Fundación Calleja participó recientemente como ponente en el Foro «Construyendo puentes para la Reintegración Sociolaboral: Alianzas Público–Privadas en favor de las Personas Migrantes Retornadas en el Norte de Centroamérica», un espacio regional que reunió a actores públicos, privados y de la cooperación internacional para analizar avances y desafíos en la inclusión socioproductiva de personas retornadas.
Durante el encuentro, la fundación presentó su programa «Jóvenes en Progreso», el cual se ha consolidado como un modelo integral de formación, empleabilidad y acompañamiento laboral. La iniciativa combina capacitación técnica, fortalecimiento de habilidades blandas, certificación de competencias y mecanismos efectivos de vinculación laboral, con el objetivo de facilitar el acceso a empleos formales y sostenibles.
Clara Rodríguez, directora ejecutiva de Fundación Calleja, compartió la experiencia desarrollada en El Salvador y subrayó que el enfoque del programa va más allá de la inserción laboral inmediata, ya que busca acompañar a las personas en la reconstrucción de sus proyectos de vida y en su integración a la dinámica productiva del país. Según explicó, estos procesos permiten que las personas retornadas no solo encuentren un empleo, sino que desarrollen capacidades en condiciones dignas y con perspectivas de crecimiento.
«Para Fundación Calleja, la inclusión sociolaboral es un compromiso permanente. Cada proceso de formación, cada acompañamiento y cada oportunidad laboral que impulsamos está orientado a que las personas encuentren un camino real para aportar con su talento y eso abarca también a las personas retornadas. Nuestro propósito es claro: seguir siendo un aliado que abre puertas, genera oportunidades y promueve una reintegración digna y sostenible», expresó Rodríguez durante su intervención.

La participación de Fundación Calleja fue destacada como uno de los casos de alianzas público–privadas que están generando resultados concretos y replicables en la región. Su modelo evidencia cómo el sector empresarial y las fundaciones vinculadas a este pueden convertirse en catalizadores de oportunidades reales, contribuyendo a reducir estigmas, promover el empleo digno y crear entornos favorables para la integración productiva.
El foro reunió a representantes de cámaras empresariales, empresas con experiencia en la contratación de personas retornadas, instituciones gubernamentales, gobiernos locales y actores de formación profesional, quienes intercambiaron experiencias y buenas prácticas en materia de empleabilidad y reintegración.

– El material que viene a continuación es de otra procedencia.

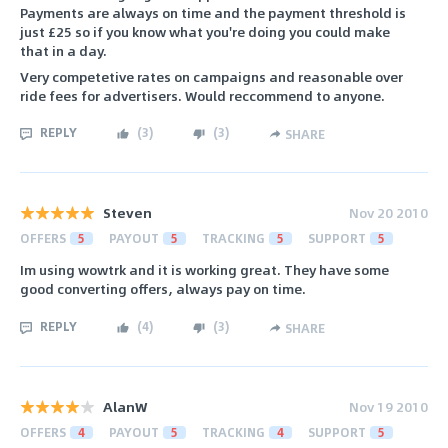
Payments are always on time and the payment threshold is
just £25 so if you know what you're doing you could make
that in a day.
Very competetive rates on campaigns and reasonable over
ride fees for advertisers. Would reccommend to anyone.
REPLY
(
3
)
(
3
)
SHARE
Steven
Nov 20 2010
OFFERS
5
PAYOUT
5
TRACKING
5
SUPPORT
5
Im using wowtrk and it is working great. They have some
good converting offers, always pay on time.
REPLY
(
4
)
(
3
)
SHARE
AlanW
Nov 19 2010
OFFERS
4
PAYOUT
5
TRACKING
4
SUPPORT
5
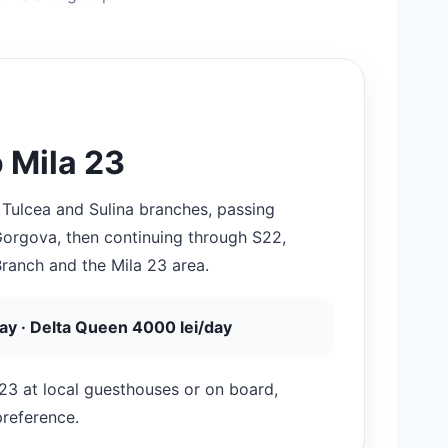
 Mila 23
 Tulcea and Sulina branches, passing
 Gorgova, then continuing through S22,
Branch and the Mila 23 area.
day · Delta Queen 4000 lei/day
23 at local guesthouses or on board,
preference.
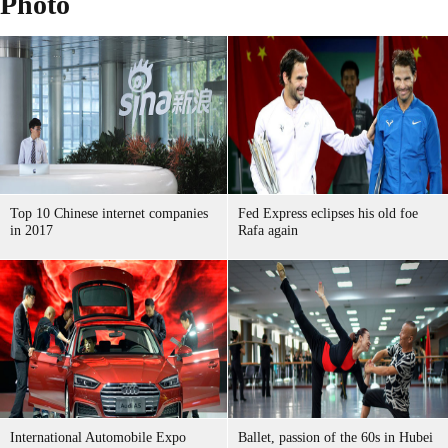
Photo
Top 10 Chinese internet companies
Fed Express eclipses his old foe
in 2017
Rafa again
International Automobile Expo
Ballet, passion of the 60s in Hubei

La actividad se desarrolló bajo el liderazgo del Ministerio de Trabajo y Previsión Social de Guatemala, en el marco del proyecto PERSPECTIVAS, financiado por la Cooperación Alemana a través del Banco de Desarrollo Alemán KfW. El proyecto es ejecutado por la Secretaría de la Integración Social Centroamericana (SISCA), con el acompañamiento de Swisscontact, como parte de la alianza entre la República Federal de Alemania y la región SICA.
Durante el encuentro, la ministra de Trabajo y Previsión Social de Guatemala, Miriam Catarina Roquel, resaltó la importancia del trabajo articulado entre sectores. «Este Foro nos confirma que cuando el sector privado, sociedad civil, comunidad internacional y el gobierno se involucran, los resultados cambian, cambian vidas; y demuestra que sí es posible generar puestos de trabajo, certificar habilidades, acompañar procesos y construir oportunidades», afirmó.
El espacio también permitió identificar avances y desafíos estructurales, institucionales y culturales que persisten en la región, así como la necesidad de fortalecer marcos normativos, optimizar los mecanismos de certificación de competencias y ampliar los incentivos para la contratación de personas migrantes retornadas.
En ese contexto, Ana Leticia Aguilar, secretaria general de la SISCA, señaló que «este foro constituye un paso significativo hacia la consolidación de políticas y alianzas que promuevan el retorno digno, la empleabilidad y la integración económica sostenible en Centroamérica, poniendo en el centro el talento, capacidades y contribución de las personas retornadas al desarrollo de la región».